"Not much!" Magnus answered, sitting straight up again, and gazing off at the shining river. "About as little as you'd like to have me. But mother, you don't know how hard it is."
"Perhaps I do," she said. "The world power does not go by places, nor is the devil shut up to any State. Didn't you tell me that you had always at least a storm flag out?"
"Did you guess what I meant?"
"Cherry guessed," said Mrs. Kindred. "She said you never took your flag down, even on the stormiest days."
"Like Cherry!" cried Magnus. "Her true heart could not even imagine anything else. Well, mother, that's what it ought to mean—and what it does mean, for that blessed old banner down yonder. The toughest wind that blows never finds that flagstaff empty, from reveille to retreat. And in the deadest sort of a calm you can see a touch of blue and a gleam of red clinging and glowing about the top of the old pole."

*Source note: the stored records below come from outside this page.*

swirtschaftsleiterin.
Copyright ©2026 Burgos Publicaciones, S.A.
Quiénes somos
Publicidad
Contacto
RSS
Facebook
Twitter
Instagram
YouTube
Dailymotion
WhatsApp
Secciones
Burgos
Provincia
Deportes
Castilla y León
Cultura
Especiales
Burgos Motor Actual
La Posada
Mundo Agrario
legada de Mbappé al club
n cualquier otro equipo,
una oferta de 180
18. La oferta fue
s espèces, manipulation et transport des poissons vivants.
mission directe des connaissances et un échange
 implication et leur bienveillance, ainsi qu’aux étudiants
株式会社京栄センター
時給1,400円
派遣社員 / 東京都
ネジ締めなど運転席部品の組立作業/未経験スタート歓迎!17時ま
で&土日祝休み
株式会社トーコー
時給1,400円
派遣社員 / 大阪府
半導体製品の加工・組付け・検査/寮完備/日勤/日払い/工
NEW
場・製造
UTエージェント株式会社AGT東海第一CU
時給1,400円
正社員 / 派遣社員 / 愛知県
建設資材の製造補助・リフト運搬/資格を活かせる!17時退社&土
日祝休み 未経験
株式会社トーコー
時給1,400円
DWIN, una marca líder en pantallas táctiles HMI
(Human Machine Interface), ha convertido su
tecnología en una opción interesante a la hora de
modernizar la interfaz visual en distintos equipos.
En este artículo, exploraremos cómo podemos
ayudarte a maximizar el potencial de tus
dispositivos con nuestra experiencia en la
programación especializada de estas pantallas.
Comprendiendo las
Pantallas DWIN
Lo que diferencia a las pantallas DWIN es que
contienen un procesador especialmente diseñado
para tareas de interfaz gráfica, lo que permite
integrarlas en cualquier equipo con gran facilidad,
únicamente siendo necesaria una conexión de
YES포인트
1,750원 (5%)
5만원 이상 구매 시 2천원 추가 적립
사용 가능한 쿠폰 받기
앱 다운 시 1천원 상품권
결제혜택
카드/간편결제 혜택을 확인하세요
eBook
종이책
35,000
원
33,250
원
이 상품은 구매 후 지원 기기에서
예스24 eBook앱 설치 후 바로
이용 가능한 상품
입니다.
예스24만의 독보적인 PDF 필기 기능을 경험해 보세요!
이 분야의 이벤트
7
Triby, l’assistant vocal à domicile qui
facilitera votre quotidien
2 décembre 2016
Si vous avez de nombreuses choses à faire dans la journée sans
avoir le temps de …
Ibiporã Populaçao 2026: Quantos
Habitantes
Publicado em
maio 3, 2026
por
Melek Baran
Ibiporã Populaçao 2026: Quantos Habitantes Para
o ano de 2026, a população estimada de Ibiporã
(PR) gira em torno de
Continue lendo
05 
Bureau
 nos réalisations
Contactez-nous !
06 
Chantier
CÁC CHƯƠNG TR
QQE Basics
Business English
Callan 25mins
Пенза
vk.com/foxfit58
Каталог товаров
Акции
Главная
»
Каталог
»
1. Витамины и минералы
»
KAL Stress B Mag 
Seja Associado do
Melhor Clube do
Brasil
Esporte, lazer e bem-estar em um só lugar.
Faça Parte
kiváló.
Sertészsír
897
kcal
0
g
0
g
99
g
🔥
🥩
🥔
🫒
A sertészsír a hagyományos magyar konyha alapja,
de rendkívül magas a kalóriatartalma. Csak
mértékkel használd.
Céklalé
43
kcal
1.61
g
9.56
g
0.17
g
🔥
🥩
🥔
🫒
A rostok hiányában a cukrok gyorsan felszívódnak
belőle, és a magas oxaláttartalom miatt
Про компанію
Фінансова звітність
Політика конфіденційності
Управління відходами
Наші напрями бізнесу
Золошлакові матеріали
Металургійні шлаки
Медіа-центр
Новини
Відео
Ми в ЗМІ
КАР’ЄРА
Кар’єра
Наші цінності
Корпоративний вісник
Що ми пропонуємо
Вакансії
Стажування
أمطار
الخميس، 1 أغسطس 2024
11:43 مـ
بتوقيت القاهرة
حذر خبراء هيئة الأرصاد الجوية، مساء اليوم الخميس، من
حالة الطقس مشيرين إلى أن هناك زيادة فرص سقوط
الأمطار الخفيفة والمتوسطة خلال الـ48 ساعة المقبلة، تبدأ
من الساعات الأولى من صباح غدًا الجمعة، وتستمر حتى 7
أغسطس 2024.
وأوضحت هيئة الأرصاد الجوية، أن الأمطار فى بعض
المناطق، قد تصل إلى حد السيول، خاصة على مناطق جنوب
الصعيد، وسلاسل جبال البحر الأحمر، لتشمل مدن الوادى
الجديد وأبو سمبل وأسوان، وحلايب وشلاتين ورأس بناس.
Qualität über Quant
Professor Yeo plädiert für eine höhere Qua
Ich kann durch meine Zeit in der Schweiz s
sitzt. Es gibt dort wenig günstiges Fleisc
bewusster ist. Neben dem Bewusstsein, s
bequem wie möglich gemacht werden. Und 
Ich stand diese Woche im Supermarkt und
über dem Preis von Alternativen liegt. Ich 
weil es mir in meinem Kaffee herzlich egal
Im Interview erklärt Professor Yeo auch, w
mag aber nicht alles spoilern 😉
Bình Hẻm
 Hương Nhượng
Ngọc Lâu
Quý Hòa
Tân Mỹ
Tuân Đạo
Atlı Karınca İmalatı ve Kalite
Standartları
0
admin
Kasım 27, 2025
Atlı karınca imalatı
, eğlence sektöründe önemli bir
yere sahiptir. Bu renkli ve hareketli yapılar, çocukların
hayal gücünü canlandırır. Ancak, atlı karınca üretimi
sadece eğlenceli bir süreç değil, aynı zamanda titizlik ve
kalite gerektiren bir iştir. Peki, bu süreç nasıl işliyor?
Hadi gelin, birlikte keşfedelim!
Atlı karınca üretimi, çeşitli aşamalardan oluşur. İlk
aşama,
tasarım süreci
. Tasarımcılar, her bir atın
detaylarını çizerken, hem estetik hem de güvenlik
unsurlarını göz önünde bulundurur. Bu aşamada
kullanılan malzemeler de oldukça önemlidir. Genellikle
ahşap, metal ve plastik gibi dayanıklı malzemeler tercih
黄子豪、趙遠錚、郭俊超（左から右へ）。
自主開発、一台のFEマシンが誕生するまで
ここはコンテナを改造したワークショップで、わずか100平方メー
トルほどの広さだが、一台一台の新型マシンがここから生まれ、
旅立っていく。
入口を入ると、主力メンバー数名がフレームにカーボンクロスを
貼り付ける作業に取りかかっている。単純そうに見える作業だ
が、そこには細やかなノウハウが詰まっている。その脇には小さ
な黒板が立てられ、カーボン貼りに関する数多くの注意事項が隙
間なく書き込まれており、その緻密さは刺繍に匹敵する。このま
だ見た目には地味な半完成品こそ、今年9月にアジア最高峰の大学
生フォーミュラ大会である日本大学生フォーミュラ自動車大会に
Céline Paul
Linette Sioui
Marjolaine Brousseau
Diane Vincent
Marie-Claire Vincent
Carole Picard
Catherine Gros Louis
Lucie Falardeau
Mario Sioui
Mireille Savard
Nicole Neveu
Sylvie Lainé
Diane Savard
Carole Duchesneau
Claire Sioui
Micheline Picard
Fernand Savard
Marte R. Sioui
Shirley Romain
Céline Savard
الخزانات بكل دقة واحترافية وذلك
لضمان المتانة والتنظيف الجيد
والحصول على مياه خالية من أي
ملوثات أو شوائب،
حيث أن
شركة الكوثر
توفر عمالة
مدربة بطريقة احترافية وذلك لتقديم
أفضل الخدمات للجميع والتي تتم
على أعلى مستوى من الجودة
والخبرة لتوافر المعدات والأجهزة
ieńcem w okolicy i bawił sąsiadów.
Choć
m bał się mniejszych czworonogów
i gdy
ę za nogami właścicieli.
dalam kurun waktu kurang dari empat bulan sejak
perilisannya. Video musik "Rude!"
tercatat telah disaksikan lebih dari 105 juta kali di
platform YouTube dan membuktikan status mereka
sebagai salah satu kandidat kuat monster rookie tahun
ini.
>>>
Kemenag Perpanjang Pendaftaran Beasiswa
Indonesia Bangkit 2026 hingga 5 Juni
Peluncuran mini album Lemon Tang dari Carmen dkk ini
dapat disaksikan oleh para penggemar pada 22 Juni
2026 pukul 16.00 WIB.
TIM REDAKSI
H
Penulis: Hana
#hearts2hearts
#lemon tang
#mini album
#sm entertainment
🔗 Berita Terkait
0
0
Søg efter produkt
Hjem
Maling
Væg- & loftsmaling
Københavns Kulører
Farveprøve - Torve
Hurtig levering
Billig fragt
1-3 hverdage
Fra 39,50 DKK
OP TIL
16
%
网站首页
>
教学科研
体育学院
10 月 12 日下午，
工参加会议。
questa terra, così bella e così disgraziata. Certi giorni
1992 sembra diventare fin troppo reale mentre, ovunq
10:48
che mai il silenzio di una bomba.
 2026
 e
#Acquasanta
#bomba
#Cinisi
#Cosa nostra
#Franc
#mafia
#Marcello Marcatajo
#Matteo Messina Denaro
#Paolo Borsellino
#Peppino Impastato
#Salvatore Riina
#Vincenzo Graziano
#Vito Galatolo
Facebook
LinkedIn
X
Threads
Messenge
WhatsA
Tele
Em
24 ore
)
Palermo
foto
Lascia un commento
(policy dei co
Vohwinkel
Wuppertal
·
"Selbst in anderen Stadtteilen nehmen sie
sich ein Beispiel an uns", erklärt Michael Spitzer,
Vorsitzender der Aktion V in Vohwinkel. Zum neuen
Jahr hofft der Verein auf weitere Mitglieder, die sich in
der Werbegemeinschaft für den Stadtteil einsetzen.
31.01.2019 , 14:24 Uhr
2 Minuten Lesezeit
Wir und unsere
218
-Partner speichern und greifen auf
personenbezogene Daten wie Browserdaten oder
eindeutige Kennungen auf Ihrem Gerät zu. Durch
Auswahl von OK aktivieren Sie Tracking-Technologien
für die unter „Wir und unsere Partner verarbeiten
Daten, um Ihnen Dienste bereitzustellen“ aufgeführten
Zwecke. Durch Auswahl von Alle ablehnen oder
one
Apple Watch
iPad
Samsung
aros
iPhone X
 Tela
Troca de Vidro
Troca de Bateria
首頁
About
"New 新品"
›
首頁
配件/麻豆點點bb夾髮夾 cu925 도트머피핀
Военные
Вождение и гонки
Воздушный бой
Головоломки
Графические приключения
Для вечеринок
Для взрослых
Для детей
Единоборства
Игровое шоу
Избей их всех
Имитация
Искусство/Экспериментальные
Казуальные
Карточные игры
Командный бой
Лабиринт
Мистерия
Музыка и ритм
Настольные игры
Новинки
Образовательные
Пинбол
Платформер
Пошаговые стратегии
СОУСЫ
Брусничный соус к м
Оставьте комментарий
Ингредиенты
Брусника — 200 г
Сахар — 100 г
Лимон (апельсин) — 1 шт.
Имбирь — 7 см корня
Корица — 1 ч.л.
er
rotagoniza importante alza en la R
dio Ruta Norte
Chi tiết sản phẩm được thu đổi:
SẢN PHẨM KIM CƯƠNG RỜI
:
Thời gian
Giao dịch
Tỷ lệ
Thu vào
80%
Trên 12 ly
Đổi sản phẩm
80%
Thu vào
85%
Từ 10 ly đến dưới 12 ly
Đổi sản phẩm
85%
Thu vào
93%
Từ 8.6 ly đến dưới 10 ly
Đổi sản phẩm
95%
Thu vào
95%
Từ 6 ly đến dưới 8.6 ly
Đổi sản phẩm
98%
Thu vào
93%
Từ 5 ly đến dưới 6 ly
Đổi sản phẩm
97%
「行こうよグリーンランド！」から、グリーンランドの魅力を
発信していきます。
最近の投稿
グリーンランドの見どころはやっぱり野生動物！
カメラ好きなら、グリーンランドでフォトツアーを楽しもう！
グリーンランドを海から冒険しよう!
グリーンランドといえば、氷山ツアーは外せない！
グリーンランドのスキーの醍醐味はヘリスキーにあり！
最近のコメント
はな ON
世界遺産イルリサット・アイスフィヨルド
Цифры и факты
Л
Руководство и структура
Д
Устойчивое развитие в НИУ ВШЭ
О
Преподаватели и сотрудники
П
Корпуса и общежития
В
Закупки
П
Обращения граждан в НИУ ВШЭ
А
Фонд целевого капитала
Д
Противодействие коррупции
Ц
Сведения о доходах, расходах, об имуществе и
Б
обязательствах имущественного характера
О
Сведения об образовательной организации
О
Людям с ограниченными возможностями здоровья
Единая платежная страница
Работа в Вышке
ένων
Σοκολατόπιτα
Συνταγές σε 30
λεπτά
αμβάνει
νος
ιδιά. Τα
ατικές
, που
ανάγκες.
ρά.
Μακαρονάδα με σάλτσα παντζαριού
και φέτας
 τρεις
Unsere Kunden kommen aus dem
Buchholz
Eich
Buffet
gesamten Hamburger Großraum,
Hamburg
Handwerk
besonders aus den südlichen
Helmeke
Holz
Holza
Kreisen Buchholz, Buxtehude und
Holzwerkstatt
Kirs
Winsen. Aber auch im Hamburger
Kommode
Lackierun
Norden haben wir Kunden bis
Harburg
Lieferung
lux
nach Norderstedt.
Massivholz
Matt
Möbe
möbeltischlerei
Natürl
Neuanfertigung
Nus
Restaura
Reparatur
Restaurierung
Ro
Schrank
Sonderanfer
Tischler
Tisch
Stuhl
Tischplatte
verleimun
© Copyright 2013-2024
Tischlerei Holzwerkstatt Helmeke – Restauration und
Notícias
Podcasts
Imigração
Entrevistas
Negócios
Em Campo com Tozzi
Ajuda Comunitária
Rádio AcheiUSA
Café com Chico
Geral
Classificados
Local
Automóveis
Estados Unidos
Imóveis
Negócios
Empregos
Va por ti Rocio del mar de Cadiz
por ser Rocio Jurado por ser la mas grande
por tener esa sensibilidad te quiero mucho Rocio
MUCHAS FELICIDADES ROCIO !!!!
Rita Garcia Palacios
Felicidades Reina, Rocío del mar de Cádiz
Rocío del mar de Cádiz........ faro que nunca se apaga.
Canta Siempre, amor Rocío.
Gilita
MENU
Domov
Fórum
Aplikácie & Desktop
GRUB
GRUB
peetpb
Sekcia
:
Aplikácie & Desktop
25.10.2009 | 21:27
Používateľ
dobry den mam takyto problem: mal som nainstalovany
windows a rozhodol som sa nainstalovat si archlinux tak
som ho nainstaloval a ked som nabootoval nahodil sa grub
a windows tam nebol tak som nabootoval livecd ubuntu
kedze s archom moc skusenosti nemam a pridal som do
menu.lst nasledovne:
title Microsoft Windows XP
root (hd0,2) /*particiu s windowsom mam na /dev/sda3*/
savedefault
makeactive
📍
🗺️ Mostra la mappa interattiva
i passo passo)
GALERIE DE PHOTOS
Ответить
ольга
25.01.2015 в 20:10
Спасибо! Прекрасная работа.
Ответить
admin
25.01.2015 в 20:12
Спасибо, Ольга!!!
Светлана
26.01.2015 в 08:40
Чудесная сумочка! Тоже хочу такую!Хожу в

"And for you, Magnus? What does it mean for you?" the mother said anxiously.
"Oh, nothing very bad!" Magnus answered. "Only sometimes I seem to fly my storm flag in fair weather."
There was a long, quiet pause. Magnus waited for his mother to speak, and her words were not ready. The young cadet, looking at her again, found no shocked expression, as he had feared; the tender face was grave and thoughtful, but calm; the eyes gazing out far beyond him.
"Dear," she said at last, "are all the men in your Company Christians?"
"All the men in my Company? Well, I should say not."